XaaS: Carrier as a Service

XaaS: Carrier as a Service

Posted By : Affiliated

You can’t buy a new mobile phone anymore.

Well, of course, you can always pay full retail price and buy, for instance, an iPhone directly from Apple.

But if you “buy” your phone through a phone carrier like AT&T you have signed up for a monthly service package along with a financing option for your phone, meaning you pay in monthly installments and, in most cases, never pay it all the way off before you get a new phone.

That’s because most of us don’t care about owning our cell phone.

We know that in a year or two it’s going to be obsolete anyway.

Without knowing it or really thinking about it, we’re all leveraging Carrier as a Service (CaaS).

What is Carrier as a Service?

The company that sends your phone and/or internet bill is your carrier. Identifying your communications carrier “as a service” only puts it in perspective. Anyone who has used a phone is already using ‘technology as a service’ or XaaS because they are not paying for the infrastructure of the phone system, just the right to use it.

Carrier As a Service simply means that you’re paying for the use of phone and internet technology, but when you move office buildings, you’re not going to rip the wires out of the walls to bring it with you. Instead, you pay for your phone carrier to maintain the technology and infrastructure necessary for your phones to work and pay them a monthly fee for the privilege of using the network.

Why Should CaaS Matter to Me?

The problem with business phone solutions is that they work — until they don’t. And you keep paying your phone bill each month without thinking twice about how much it costs and whether you’re getting a good deal.

It can be even worse when you’ve simplified things and just get a single bill for your phone and internet services. You pay for the highest speeds and most reliable network:

  • but are you getting what you pay for?
  • how do you know if your carrier is the right one for you?

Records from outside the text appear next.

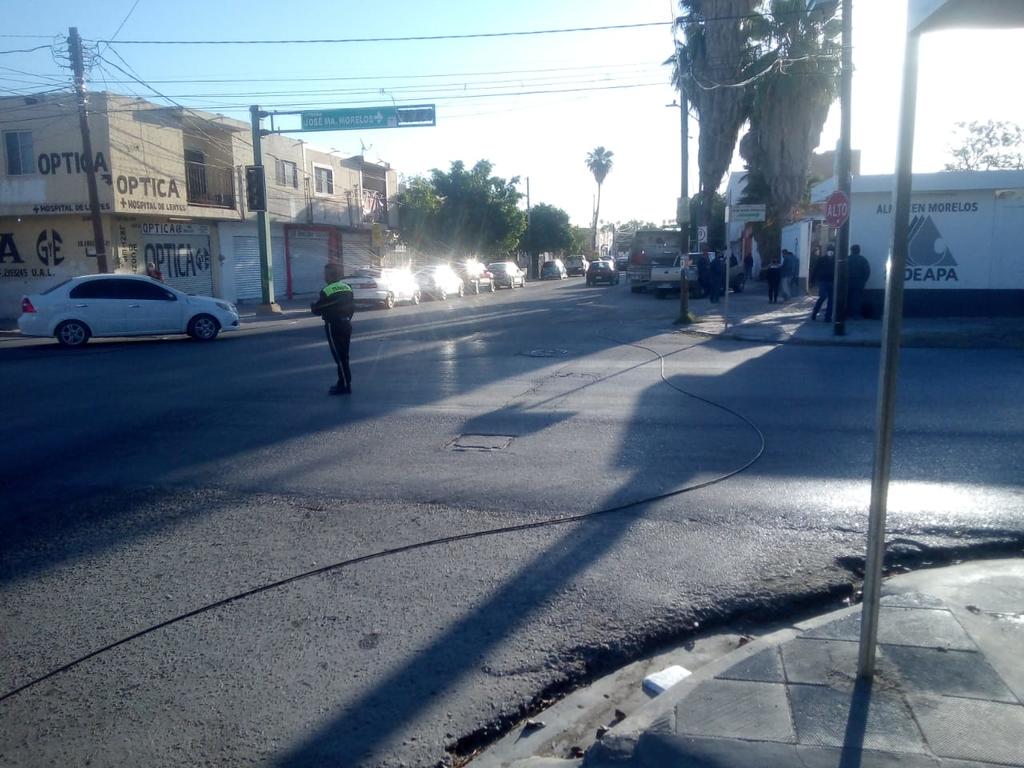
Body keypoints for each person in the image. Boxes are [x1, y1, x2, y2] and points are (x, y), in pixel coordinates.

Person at [311, 262, 355, 395]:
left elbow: (318, 309)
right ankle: (342, 382)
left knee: (339, 356)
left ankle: (345, 385)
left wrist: (313, 306)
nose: (324, 277)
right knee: (344, 354)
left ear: (330, 276)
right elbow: (352, 307)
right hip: (347, 324)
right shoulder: (347, 287)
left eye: (325, 274)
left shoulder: (326, 291)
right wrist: (347, 318)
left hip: (333, 326)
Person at [811, 246, 836, 321]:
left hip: (832, 281)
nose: (830, 252)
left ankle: (828, 317)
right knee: (823, 296)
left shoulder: (835, 260)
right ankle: (815, 312)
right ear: (827, 251)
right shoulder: (821, 259)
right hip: (823, 281)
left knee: (831, 300)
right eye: (829, 250)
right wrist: (812, 280)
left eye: (832, 251)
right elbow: (815, 269)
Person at [847, 244, 871, 319]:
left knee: (847, 298)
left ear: (851, 250)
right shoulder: (863, 260)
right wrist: (863, 280)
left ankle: (847, 314)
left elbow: (842, 270)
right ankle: (856, 315)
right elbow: (867, 271)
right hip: (859, 282)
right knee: (857, 299)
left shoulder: (847, 259)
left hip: (848, 281)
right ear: (859, 251)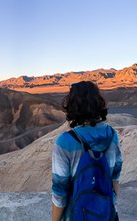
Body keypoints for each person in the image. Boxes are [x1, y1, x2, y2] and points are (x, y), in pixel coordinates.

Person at [51, 81, 122, 221]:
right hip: (107, 214)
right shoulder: (112, 135)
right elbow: (115, 177)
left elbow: (60, 192)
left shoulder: (64, 142)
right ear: (99, 103)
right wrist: (109, 205)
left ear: (71, 106)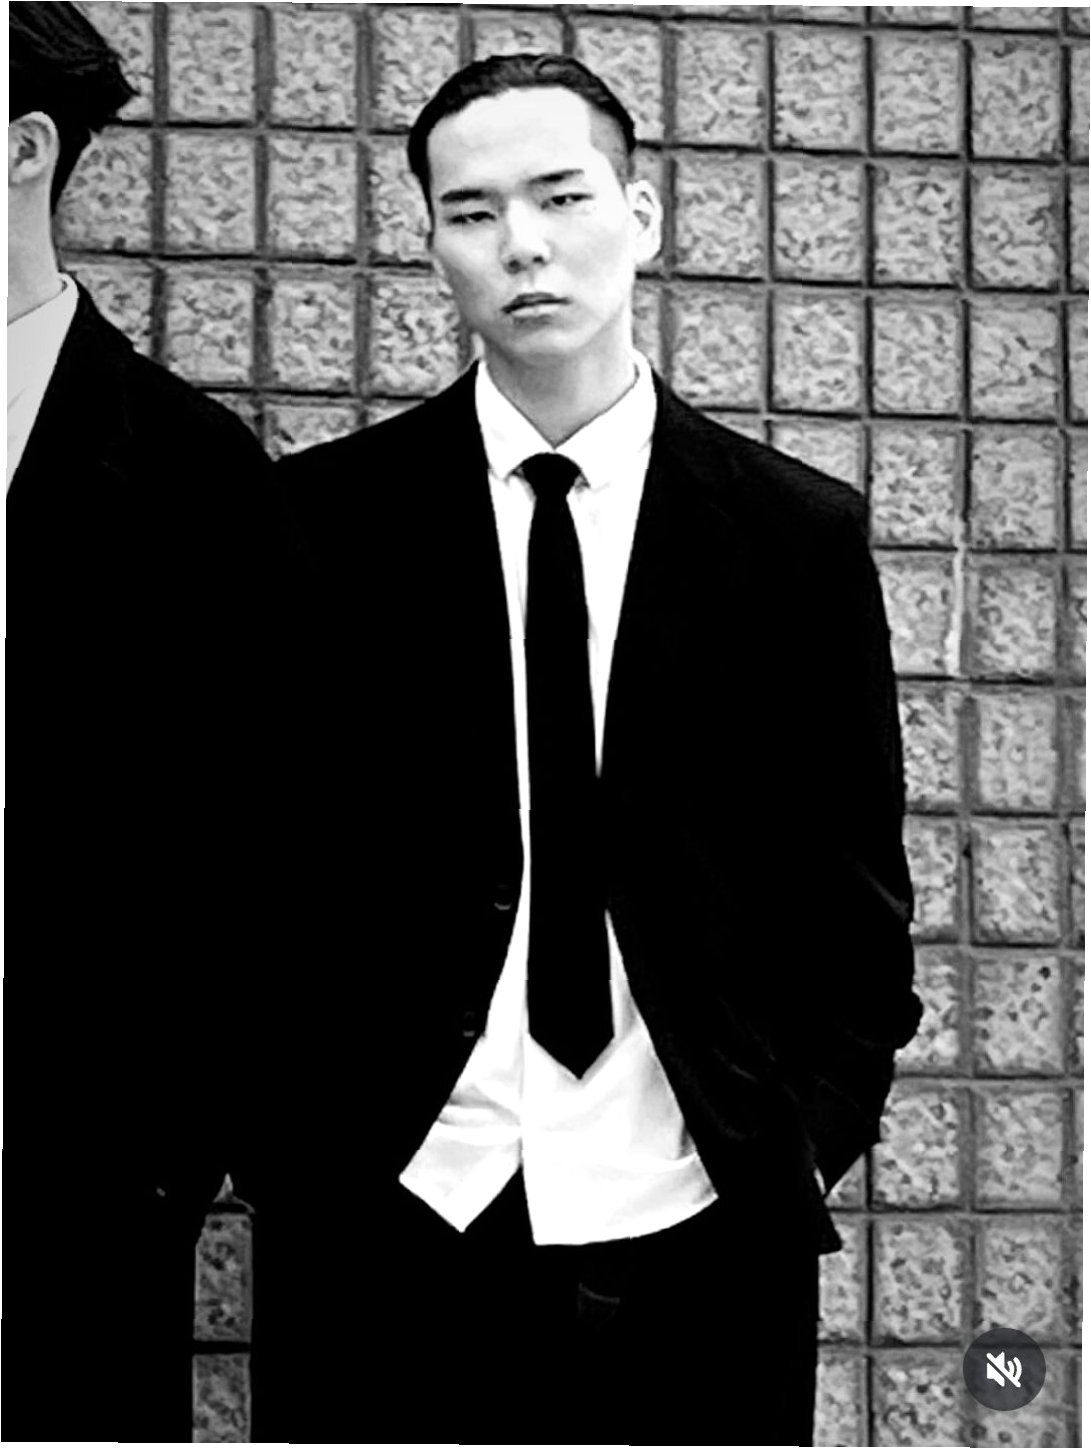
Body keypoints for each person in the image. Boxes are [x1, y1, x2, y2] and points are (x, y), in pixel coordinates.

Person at [273, 52, 923, 1446]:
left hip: (699, 1229)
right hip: (389, 1226)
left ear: (643, 213)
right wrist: (292, 1151)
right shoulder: (320, 526)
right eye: (472, 211)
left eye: (561, 195)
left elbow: (853, 897)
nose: (522, 243)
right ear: (433, 245)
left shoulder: (793, 536)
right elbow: (244, 867)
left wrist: (801, 1134)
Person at [5, 4, 311, 1440]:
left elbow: (258, 847)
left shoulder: (193, 477)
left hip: (74, 1196)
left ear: (23, 148)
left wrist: (165, 1157)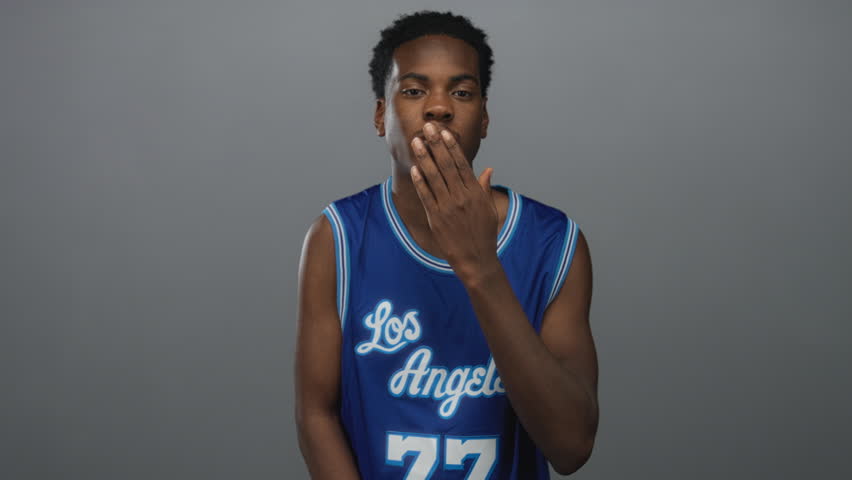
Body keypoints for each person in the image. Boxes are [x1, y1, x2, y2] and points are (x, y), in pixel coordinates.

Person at [296, 10, 598, 479]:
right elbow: (316, 413)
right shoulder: (335, 239)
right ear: (381, 115)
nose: (439, 107)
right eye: (414, 90)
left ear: (484, 120)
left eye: (462, 92)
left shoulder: (554, 247)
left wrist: (481, 267)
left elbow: (571, 446)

Even if you do make the decision that you want to shop around for the best service, there is a good chance you could already be too late — because in most cases you’ll need at least 90 days to evaluate new providers, get quotes, and change over your service to avoid any downtime.

Many carriers bank on the idea that you won’t give yourself enough lead time to make a change, so they will continue to up their rates as long as they can. Even what started out as a good deal might not be a year or two later. But for carriers, the market is competitive, so even a little bit of shopping around can help you to save big.

If you’re not seeking out the best Carrier as a Service plans, chances are bad that you’re getting the best deal.

Finding the Right Technology Partner

You can shop around on your own. But if you were prepared to make that kind of commitment, you probably wouldn’t be reading this.

The right technology partner can help you compare services, analyze your current setup (e.g., are you actually getting the bandwidth you’re paying for?) and even remind you when your contract is coming up, and you may be eligible for a better plan.

Learning about CaaS isn’t so much about investing in a new technology or a new system, it’s about making sure that the investments you’ve already made are paying off.